Mas, continua Leirner, no conjunto do trabalho, ela tenta se abster ao máximo de imagens. "Eu lido com corpos, com coisas. E o virtual se distancia absolutamente da ideia de presença. Ele é ausência, é a ideia da imagem. Então nunca me pegou", afirma a paulistana.

Na contramão das tantas exposições virtuais inauguradas durante o isolamento social, ela diz que nem mesmo a ideia de plataforma online faz parte de seu vocabulário. "Estou mais para o platônico do que para o virtual."

Questionada sobre o que a levou, então, a capturar essas legendas, Leirner diz que, como tantos outros de seus trabalhos, o material se impôs. E "uma vez que isso acontece, não tem o que fazer", afirma. "Praticamente viciei em fotografar. E as frases cabem no dia a dia. Fotografo nomes de amigos e mando para eles."

"Costumo dizer que o material me escolhe. Já falei isso tantas vezes, mas é verdade. No caso desses stills, são milhares, mas com as embalagens de cigarro, foram três anos pra fumar todos os maços", diz, sobre trabalhos como o emblemático "Pulmão", em que empilha os invólucros de celofane que costumam envolver os pacotes de cigarro. "Então tenho que dar tempo ao tempo."

Mesmo com sua antipatia ao meio eletrônico, ela diz estar feliz com o trabalho no Aarea, que convida justamente artistas que nunca tiveram contato com o meio –e que, conta Lívia Benedetti, criadora do projeto ao lado Marcela Vieira, talvez tenha sido um dos poucos projetos a seguir normalmente com as atividades durante a pandemia.

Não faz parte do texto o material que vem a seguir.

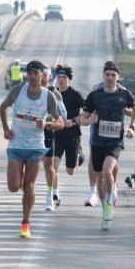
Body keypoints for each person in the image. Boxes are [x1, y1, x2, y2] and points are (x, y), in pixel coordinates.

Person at [0, 60, 63, 237]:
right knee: (13, 186)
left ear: (43, 76)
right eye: (30, 73)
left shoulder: (48, 96)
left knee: (29, 186)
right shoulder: (18, 91)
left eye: (36, 73)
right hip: (16, 145)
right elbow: (3, 107)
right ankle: (21, 183)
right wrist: (5, 128)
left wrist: (47, 123)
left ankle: (25, 223)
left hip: (35, 147)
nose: (33, 76)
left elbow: (60, 123)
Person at [81, 61, 135, 230]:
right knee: (99, 176)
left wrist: (132, 127)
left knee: (107, 171)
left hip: (115, 141)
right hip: (98, 141)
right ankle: (105, 205)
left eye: (113, 75)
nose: (110, 78)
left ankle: (109, 202)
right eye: (107, 74)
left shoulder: (124, 94)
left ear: (118, 77)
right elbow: (83, 118)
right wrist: (89, 120)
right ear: (103, 75)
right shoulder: (95, 95)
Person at [46, 64, 85, 210]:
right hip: (57, 135)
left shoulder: (75, 95)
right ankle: (54, 194)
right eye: (59, 77)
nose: (61, 80)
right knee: (53, 164)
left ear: (69, 79)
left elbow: (87, 112)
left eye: (64, 77)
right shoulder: (52, 94)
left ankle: (79, 154)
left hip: (73, 136)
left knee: (70, 170)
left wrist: (73, 121)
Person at [41, 64, 67, 211]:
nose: (44, 76)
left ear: (50, 76)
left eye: (47, 74)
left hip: (47, 132)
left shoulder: (54, 93)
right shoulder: (27, 90)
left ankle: (50, 195)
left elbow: (63, 116)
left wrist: (49, 122)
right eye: (42, 73)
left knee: (48, 166)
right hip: (29, 133)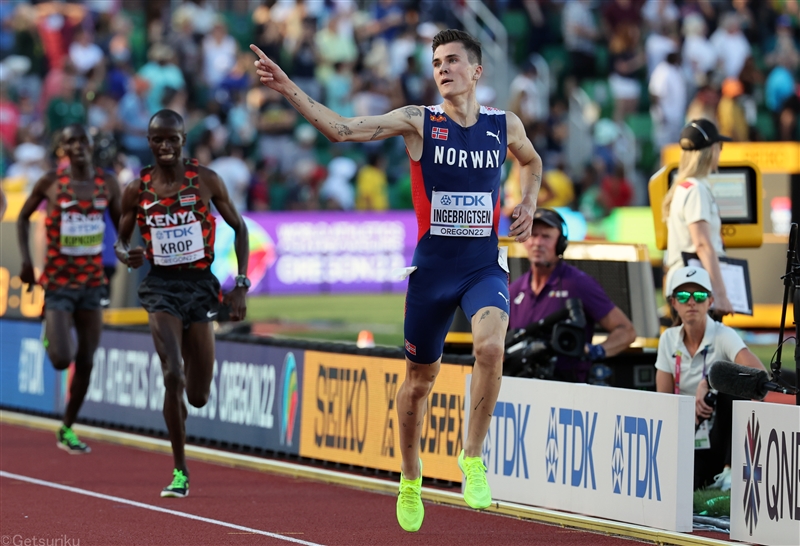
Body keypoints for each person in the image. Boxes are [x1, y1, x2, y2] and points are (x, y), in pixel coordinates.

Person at [251, 28, 542, 532]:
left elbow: (532, 161)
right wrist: (287, 87)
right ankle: (411, 476)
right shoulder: (418, 122)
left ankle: (471, 459)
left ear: (477, 71)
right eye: (436, 63)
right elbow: (341, 130)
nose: (443, 69)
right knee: (419, 382)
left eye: (453, 60)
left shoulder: (504, 124)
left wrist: (529, 201)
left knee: (491, 347)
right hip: (431, 274)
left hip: (481, 266)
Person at [114, 109, 250, 498]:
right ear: (149, 141)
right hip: (160, 288)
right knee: (172, 372)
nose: (166, 146)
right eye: (158, 139)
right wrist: (127, 255)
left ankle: (183, 409)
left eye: (173, 139)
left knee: (198, 395)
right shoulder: (136, 188)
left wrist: (240, 284)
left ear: (183, 140)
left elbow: (239, 227)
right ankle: (179, 469)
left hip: (201, 287)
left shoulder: (205, 181)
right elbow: (121, 241)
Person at [16, 124, 122, 453]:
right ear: (62, 149)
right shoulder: (50, 182)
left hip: (92, 283)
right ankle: (50, 330)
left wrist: (127, 247)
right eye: (70, 142)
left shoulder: (107, 183)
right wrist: (27, 262)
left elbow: (122, 226)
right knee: (63, 359)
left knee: (87, 361)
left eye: (82, 141)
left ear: (91, 145)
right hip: (59, 283)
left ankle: (67, 427)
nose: (77, 147)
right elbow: (22, 218)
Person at [655, 266, 765, 490]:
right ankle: (709, 473)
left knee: (730, 387)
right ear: (674, 303)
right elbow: (663, 402)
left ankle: (732, 470)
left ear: (711, 301)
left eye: (700, 295)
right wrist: (689, 414)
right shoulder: (668, 339)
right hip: (687, 433)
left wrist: (709, 382)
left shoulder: (723, 334)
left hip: (720, 434)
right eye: (683, 296)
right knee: (688, 485)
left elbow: (759, 376)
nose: (691, 302)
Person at [508, 209, 637, 383]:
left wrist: (594, 352)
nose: (537, 243)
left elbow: (626, 331)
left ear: (561, 243)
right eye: (533, 235)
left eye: (546, 237)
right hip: (522, 389)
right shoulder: (514, 290)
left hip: (568, 390)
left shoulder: (578, 284)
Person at [662, 119, 734, 317]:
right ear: (710, 150)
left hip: (685, 285)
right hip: (696, 289)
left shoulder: (684, 187)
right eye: (719, 147)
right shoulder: (696, 190)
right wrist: (719, 294)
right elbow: (702, 244)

Mesmo assim, o objetivo é que o trabalho um dia saia da tela e vire livro. Ou melhor, uma enciclopédia, com um tomo para cada assunto.

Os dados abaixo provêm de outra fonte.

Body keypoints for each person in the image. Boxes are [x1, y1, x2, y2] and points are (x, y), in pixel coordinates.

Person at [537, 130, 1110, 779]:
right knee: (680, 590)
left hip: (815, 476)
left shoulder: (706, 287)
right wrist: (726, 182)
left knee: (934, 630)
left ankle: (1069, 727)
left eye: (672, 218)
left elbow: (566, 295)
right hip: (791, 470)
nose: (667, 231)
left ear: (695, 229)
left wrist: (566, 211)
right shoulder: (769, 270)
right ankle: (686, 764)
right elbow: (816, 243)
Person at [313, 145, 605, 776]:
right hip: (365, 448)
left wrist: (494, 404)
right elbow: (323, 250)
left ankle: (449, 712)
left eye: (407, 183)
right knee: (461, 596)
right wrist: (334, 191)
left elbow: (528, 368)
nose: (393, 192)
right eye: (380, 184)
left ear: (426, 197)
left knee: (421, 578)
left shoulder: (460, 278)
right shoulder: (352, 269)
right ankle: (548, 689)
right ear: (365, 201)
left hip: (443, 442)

Enquanto a materialização não vem, resta aos admiradores da artista descobrirem mais do seu lado cinéfilo. No projeto do Aarea, ela revela, estão várias cenas de filmes do japonês Akira Kurosawa, além de "Noites de Cabíria", "Os Desajustados" e um "monte de filme de quinta".

Quase todos, ela afirma, foram capturados da televisão de casa. "Gosto muito de ir ao cinema, mas raramente consigo fotografar", diz ela. "Só se tiver na última fila sozinha, porque senão pega mal."